Es gab mal eine Zeit, da habe ich mir die Mühe gemacht, Artikel zu lesen - und Hintergründe zu recherchieren. Stimmt das, was ich da gelesen hatte?
Aber irgendwann habe ich damit aufgehört. Weil ich spürte, dass es mich langsam irgendwie.. "vergiftete". Es tat mir nicht gut. Vor ein paar Jahren habe ich mich dann für einige Wochen oder gar Monate von zum Beispiel Facebook zurückgezogen. Das mache ich heute nicht mehr - aber ich wäge ziemlich genau ab, was ich lesen möchte und was eben nicht.

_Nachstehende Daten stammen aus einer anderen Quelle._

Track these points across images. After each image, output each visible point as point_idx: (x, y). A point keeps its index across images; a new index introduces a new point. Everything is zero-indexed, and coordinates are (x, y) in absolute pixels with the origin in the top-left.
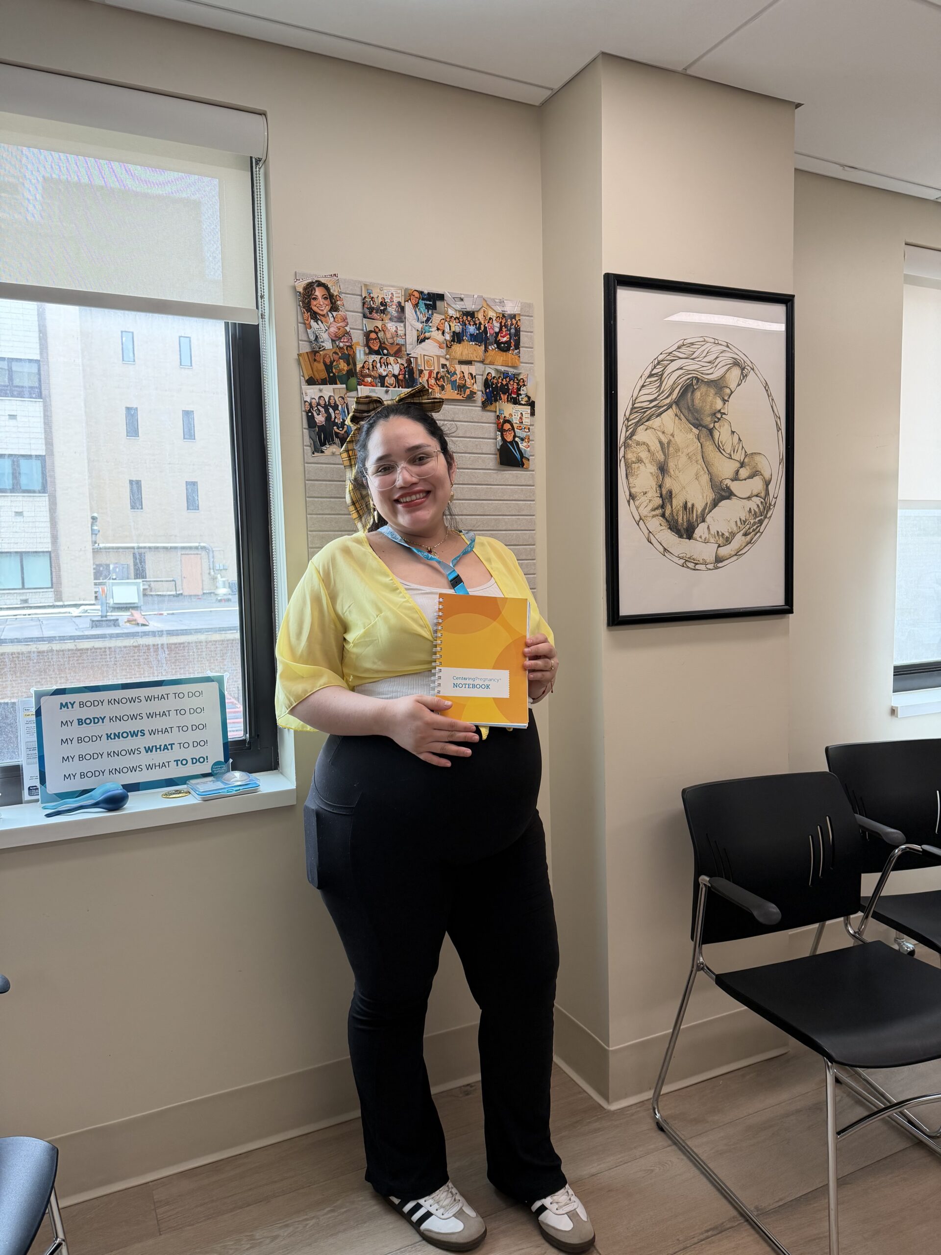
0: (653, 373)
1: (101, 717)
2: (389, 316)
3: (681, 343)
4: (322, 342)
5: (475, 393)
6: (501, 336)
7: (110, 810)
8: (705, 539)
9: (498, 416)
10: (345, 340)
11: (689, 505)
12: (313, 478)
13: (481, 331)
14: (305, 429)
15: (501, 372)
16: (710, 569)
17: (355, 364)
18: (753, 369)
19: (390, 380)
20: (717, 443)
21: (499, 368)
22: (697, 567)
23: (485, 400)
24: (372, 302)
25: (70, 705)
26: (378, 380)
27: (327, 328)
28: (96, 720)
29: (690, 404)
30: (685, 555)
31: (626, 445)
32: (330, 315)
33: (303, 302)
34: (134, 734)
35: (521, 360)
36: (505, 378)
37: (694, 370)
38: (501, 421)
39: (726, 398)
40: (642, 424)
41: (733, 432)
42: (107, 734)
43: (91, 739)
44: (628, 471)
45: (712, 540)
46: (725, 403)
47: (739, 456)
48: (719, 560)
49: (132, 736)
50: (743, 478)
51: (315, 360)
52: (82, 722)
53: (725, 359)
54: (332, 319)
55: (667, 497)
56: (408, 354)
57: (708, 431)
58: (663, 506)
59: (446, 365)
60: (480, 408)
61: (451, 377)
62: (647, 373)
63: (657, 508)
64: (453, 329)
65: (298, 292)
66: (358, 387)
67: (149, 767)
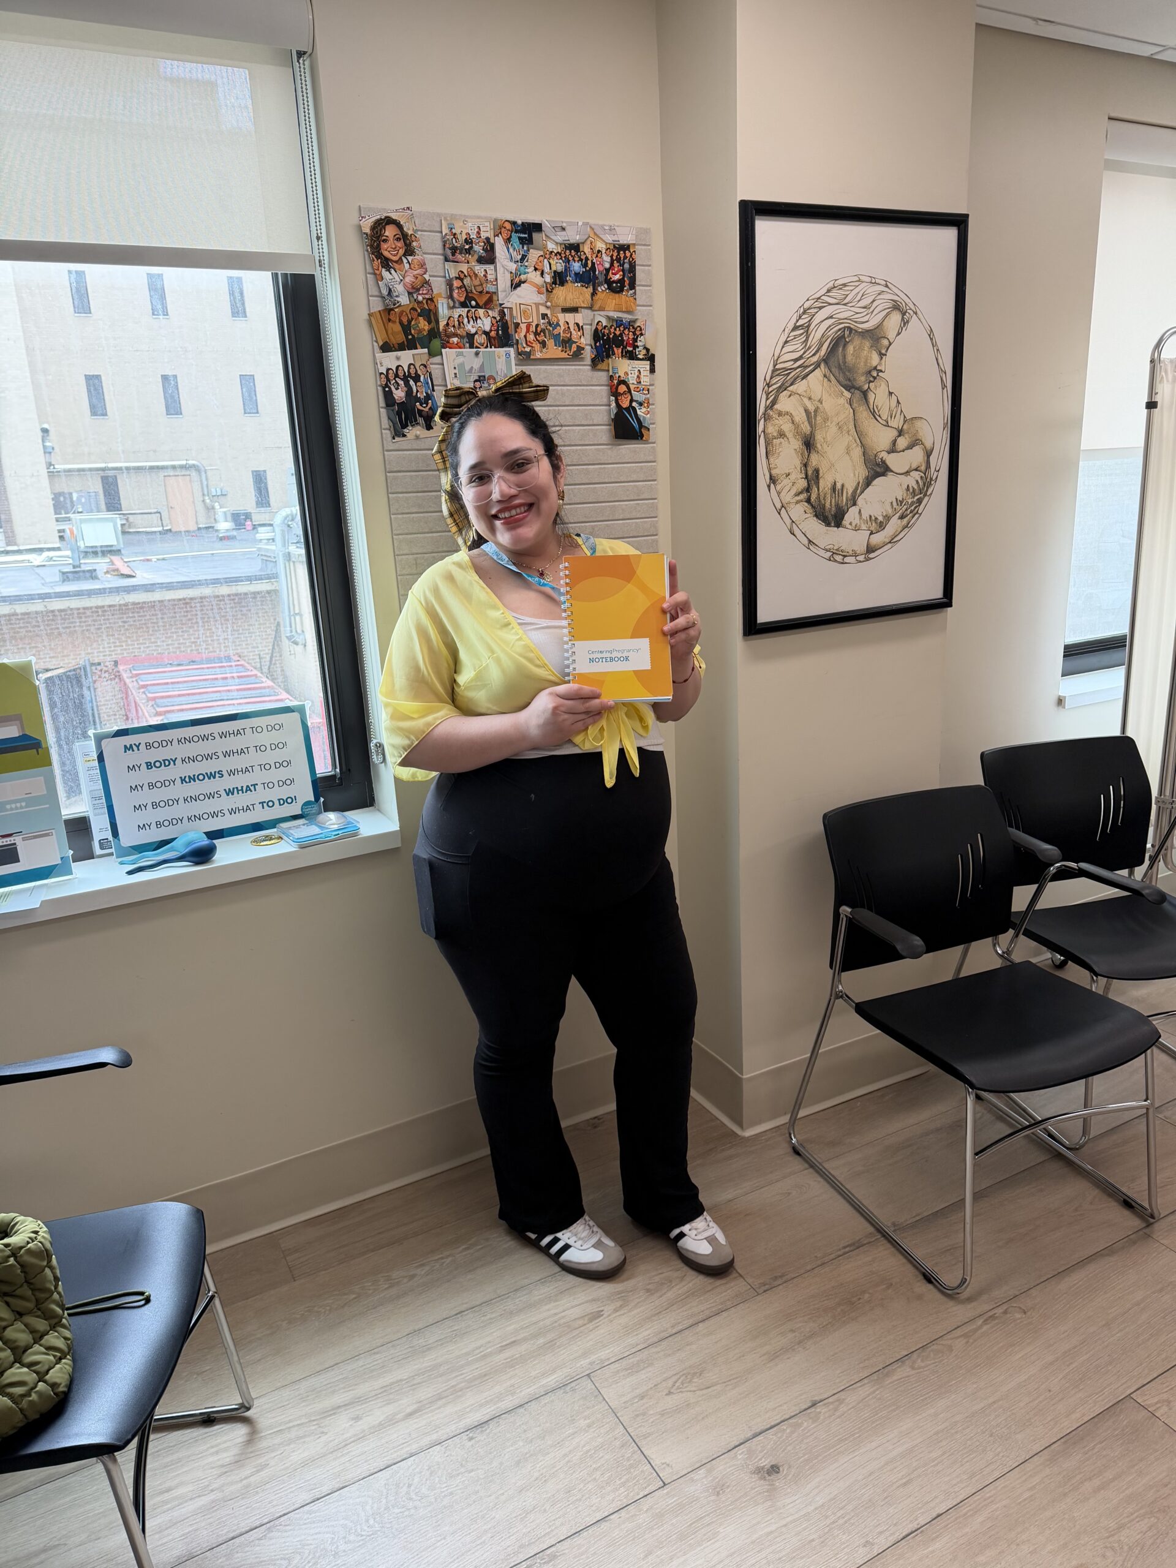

Stattdessen höre ich wieder viel mehr Musik, ich hab wieder zu malen begonnen, ich tanze wieder öfter und sowieso singe ich bei jeder Gelegenheit. Im Auto, in der Küche - und oft tanze ich dazu mit weichen wiegenden Bewegungen - und fühle mich pudelwohl.

Ich weiß, dass man nicht alles ausblenden kann und sicherlich auch nicht soll. Dann würde ich eines Tages völlig weltfremd, auch wenn ich jetzt manchmal schon denke, dass ich schon ein bisschen realitätsfremd sei. Nur weil ich Negativmeldungen ausblende, heißt es nicht, dass es nur Gutes in der Welt gibt. Trotzdem habe ich festgestellt, dass es auch nicht schadet, sich ab und an auf seine eigene kleine Insel in seinem Kopf zurückziehen zu können. Sich gedanklich aus seinem Glas all die wundervollen Momente herauszuholen und ganz bewusst zu betrachten. So wie den Abend letzte Woche, als der Mann so in der Tür stand und mir offensichtlich schon eine Weile beim Tanzen zugesehen hatte, ehe ich ihn bemerkte. Dieses wunderbare Gefühl hat mich wirklich einige Tage lang.. "getragen".. Denn das Leben ist für die Meisten von uns immer noch ein gutes, ein schönes. Oder hat zumindest gute und schöne Augenblicke und ich finde, wir sollten den Fokus wieder viel öfter auf genau das richten. Denn wie Du lebst, entscheiden nicht nur andere. Das entscheiden zuallererst wir selbst.